Problem statement
Repeat every entry exactly. Do not include the pictures.

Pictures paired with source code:

^^^^

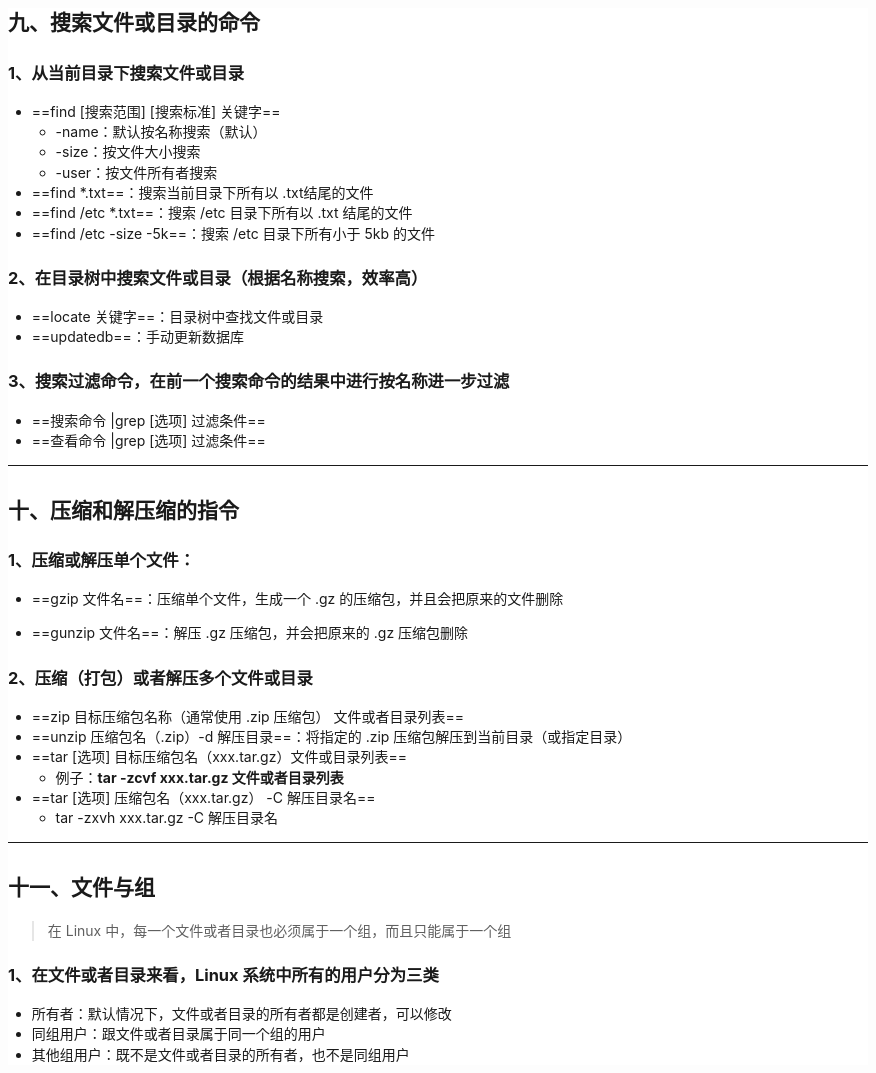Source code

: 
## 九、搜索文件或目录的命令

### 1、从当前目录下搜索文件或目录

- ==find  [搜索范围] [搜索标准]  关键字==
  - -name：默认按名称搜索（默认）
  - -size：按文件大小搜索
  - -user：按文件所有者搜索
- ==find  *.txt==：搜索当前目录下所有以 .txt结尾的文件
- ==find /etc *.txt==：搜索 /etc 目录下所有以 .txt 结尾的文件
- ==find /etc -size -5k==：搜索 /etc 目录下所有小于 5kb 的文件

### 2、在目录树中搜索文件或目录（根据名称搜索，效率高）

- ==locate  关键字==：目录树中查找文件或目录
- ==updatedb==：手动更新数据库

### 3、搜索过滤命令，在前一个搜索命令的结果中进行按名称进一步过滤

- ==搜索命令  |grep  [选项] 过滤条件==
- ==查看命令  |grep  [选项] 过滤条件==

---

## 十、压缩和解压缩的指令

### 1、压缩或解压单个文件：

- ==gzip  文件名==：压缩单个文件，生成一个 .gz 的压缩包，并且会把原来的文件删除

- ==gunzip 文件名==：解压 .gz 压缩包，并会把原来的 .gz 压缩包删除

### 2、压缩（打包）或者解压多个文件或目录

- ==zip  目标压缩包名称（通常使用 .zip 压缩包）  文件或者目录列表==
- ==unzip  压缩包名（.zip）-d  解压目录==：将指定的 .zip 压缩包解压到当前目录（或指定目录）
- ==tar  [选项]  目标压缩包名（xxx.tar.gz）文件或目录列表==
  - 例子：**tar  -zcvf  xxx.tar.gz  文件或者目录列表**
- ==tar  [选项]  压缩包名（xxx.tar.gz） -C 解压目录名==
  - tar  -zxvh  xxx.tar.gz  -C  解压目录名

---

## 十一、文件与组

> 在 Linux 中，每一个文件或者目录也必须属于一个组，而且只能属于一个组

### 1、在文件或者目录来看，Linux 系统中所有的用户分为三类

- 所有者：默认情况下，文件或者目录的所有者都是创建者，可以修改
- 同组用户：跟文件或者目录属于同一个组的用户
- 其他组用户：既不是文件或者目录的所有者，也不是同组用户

^^^^

Expected answer
Source code

: 
## 九、搜索文件或目录的命令

### 1、从当前目录下搜索文件或目录

- ==find  [搜索范围] [搜索标准]  关键字==
  - -name：默认按名称搜索（默认）
  - -size：按文件大小搜索
  - -user：按文件所有者搜索
- ==find  *.txt==：搜索当前目录下所有以 .txt结尾的文件
- ==find /etc *.txt==：搜索 /etc 目录下所有以 .txt 结尾的文件
- ==find /etc -size -5k==：搜索 /etc 目录下所有小于 5kb 的文件

### 2、在目录树中搜索文件或目录（根据名称搜索，效率高）

- ==locate  关键字==：目录树中查找文件或目录
- ==updatedb==：手动更新数据库

### 3、搜索过滤命令，在前一个搜索命令的结果中进行按名称进一步过滤

- ==搜索命令  |grep  [选项] 过滤条件==
- ==查看命令  |grep  [选项] 过滤条件==

---

## 十、压缩和解压缩的指令

### 1、压缩或解压单个文件：

- ==gzip  文件名==：压缩单个文件，生成一个 .gz 的压缩包，并且会把原来的文件删除

- ==gunzip 文件名==：解压 .gz 压缩包，并会把原来的 .gz 压缩包删除

### 2、压缩（打包）或者解压多个文件或目录

- ==zip  目标压缩包名称（通常使用 .zip 压缩包）  文件或者目录列表==
- ==unzip  压缩包名（.zip）-d  解压目录==：将指定的 .zip 压缩包解压到当前目录（或指定目录）
- ==tar  [选项]  目标压缩包名（xxx.tar.gz）文件或目录列表==
  - 例子：**tar  -zcvf  xxx.tar.gz  文件或者目录列表**
- ==tar  [选项]  压缩包名（xxx.tar.gz） -C 解压目录名==
  - tar  -zxvh  xxx.tar.gz  -C  解压目录名

---

## 十一、文件与组

> 在 Linux 中，每一个文件或者目录也必须属于一个组，而且只能属于一个组

### 1、在文件或者目录来看，Linux 系统中所有的用户分为三类

- 所有者：默认情况下，文件或者目录的所有者都是创建者，可以修改
- 同组用户：跟文件或者目录属于同一个组的用户
- 其他组用户：既不是文件或者目录的所有者，也不是同组用户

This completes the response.